Aim of the task:
Could you copy out the text of every entry below line for line, leaving out the pictures?

Saved entries:

◆ ◆ ◆ ◆

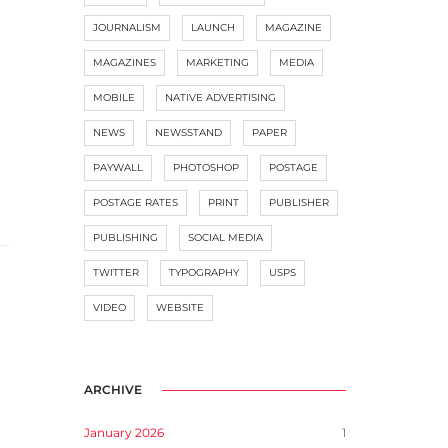
JOURNALISM
LAUNCH
MAGAZINE
MAGAZINES
MARKETING
MEDIA
MOBILE
NATIVE ADVERTISING
NEWS
NEWSSTAND
PAPER
PAYWALL
PHOTOSHOP
POSTAGE
POSTAGE RATES
PRINT
PUBLISHER
PUBLISHING
SOCIAL MEDIA
TWITTER
TYPOGRAPHY
USPS
VIDEO
WEBSITE
ARCHIVE
January 2026
1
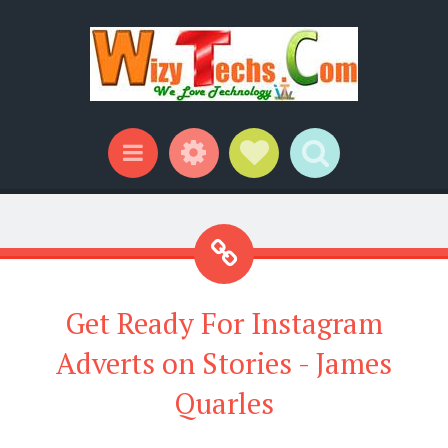
Widgets
Social Links
Search
Menu
Get Ready For Instagram
Adverts on Stories - James
Quarles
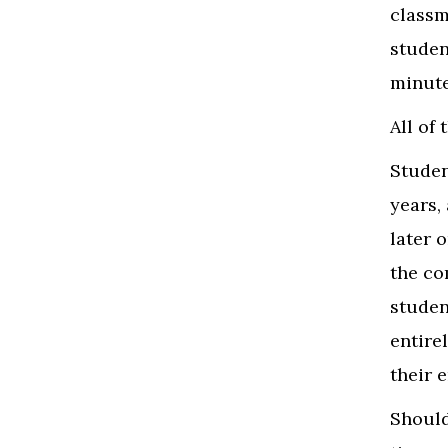
classm
studen
minut
All of
Studen
years,
later 
the co
studen
entire
their 
Should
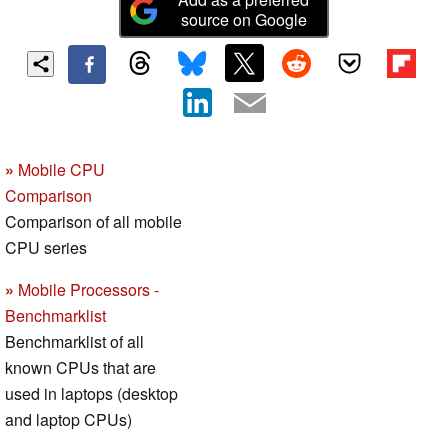
source on Google
»
Mobile CPU
Comparison
Comparison of all mobile
CPU series
»
Mobile Processors -
Benchmarklist
Benchmarklist of all
known CPUs that are
used in laptops (desktop
and laptop CPUs)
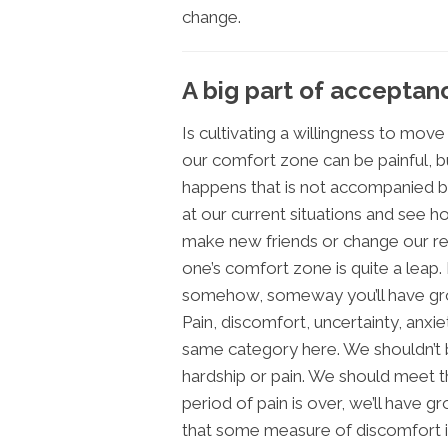
change.
A big part of acceptan
Is cultivating a willingness to mov
our comfort zone can be painful, 
happens that is not accompanied b
at our current situations and see 
make new friends or change our rel
one’s comfort zone is quite a leap. 
somehow, someway you’ll have gr
Pain, discomfort, uncertainty, anxie
same category here. We shouldn’t b
hardship or pain. We should meet 
period of pain is over, we’ll have g
that some measure of discomfort is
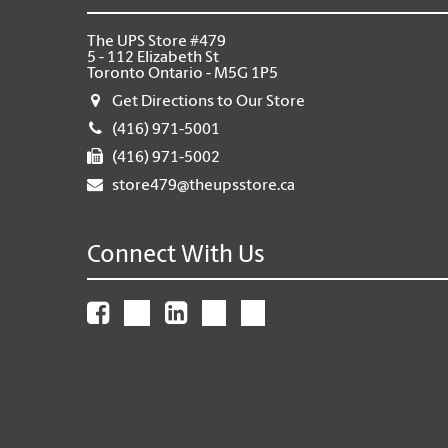
The UPS Store #479
5 - 112 Elizabeth St
Toronto Ontario - M5G 1P5
Get Directions to Our Store
(416) 971-5001
(416) 971-5002
store479@theupsstore.ca
Connect With Us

◆ ◆ ◆ ◆

Result of this task:
JOURNALISM
LAUNCH
MAGAZINE
MAGAZINES
MARKETING
MEDIA
MOBILE
NATIVE ADVERTISING
NEWS
NEWSSTAND
PAPER
PAYWALL
PHOTOSHOP
POSTAGE
POSTAGE RATES
PRINT
PUBLISHER
PUBLISHING
SOCIAL MEDIA
TWITTER
TYPOGRAPHY
USPS
VIDEO
WEBSITE
ARCHIVE
January 2026
1
Widgets
Social Links
Search
Menu
Get Ready For Instagram
Adverts on Stories - James
Quarles
classm
studen
minut
All of
Studen
years,
later 
the co
studen
entire
their 
Should
source on Google
»
Mobile CPU
Comparison
Comparison of all mobile
CPU series
»
Mobile Processors -
Benchmarklist
Benchmarklist of all
known CPUs that are
used in laptops (desktop
and laptop CPUs)
change.
A big part of acceptan
Is cultivating a willingness to mov
our comfort zone can be painful, 
happens that is not accompanied b
at our current situations and see 
make new friends or change our rel
one’s comfort zone is quite a leap. 
somehow, someway you’ll have gr
Pain, discomfort, uncertainty, anxie
same category here. We shouldn’t b
hardship or pain. We should meet 
period of pain is over, we’ll have g
that some measure of discomfort is
The UPS Store #479
5 - 112 Elizabeth St
Toronto Ontario - M5G 1P5
Get Directions to Our Store
(416) 971-5001
(416) 971-5002
store479@theupsstore.ca
Connect With Us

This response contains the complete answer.